Qui la questione non è – come invece rilevato dalle appellanti –tanto quella del regime dell’atto c.d. anticomunitario (ossia se esso sia « nullo » o « annullabile »), quanto gli effetti prodotti dal nesso di presupposizione tra atto « impositivo » a monte e atti, « esecutivi », a valle.
In tema di riscossione dei tributi (la cui disciplina, come si è detto, è applicabile alle c.d. « quote latte » giusta art. 1, comma 525, l. n. 228 del 2012 e rinvio ivi contenuto al d.P.R. n. 602 del 1973), l’iscrizione a ruolo e la cartella di pagamento divengono illegittime a seguito della sentenza che, accogliendo il ricorso proposto dal contribuente, annulla l’atto impositivo da esse presupposto, poiché tale pronuncia fa venir meno, indipendentemente dal suo passaggio in giudicato, il titolo sul quale si fonda la pretesa tributaria, privandola del supporto dell'atto amministrativo che la legittima ed escludendo quindi che essa possa formare ulteriormente oggetto di alcuna forma di riscossione.
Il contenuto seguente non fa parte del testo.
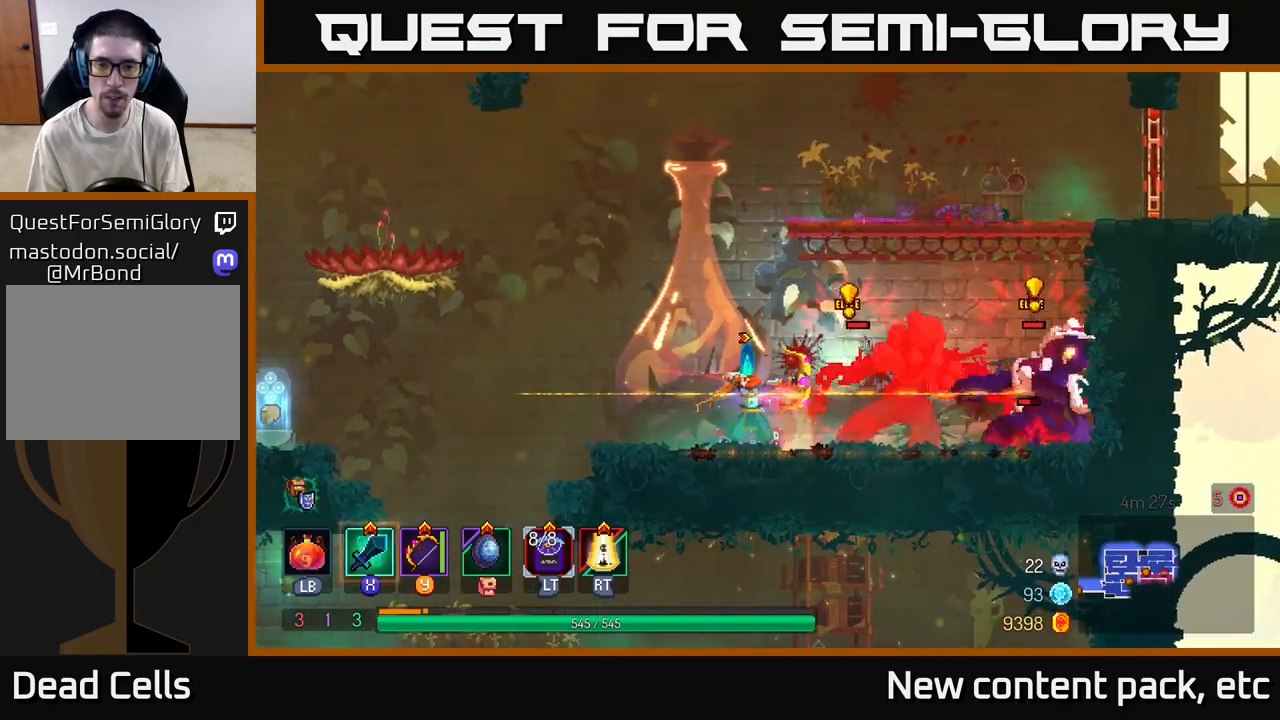
{"buttons": [], "left_stick": "left", "right_stick": "center", "events": [[167, "B", "down"], [167, "left_stick", "left"], [233, "B", "up"], [267, "B", "down"], [350, "B", "up"], [400, "B", "down"], [467, "B", "up"]]}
9.1. E’appena il caso di aggiungere che, venuto meno il titolo originario e prima che (dal ricalcolo cui deve procedere Agea, a valle dell’annullamento degli atti di prelievo, anche ai sensi dell’art. 10 bis del d.l. 69 del 2023) se ne formi uno nuovo, sostitutivo del primo, la riscossione costituirebbe un indebito oggettivo.
10.- La sentenza del T.a.r., dunque, correttamente ha accolto il ricorso di prime cure.
11.- Conclusivamente, l’appello va rigettato.
12.- Il complessivo assetto della vicenda consente la compensazione delle spese del presente grado di giudizio.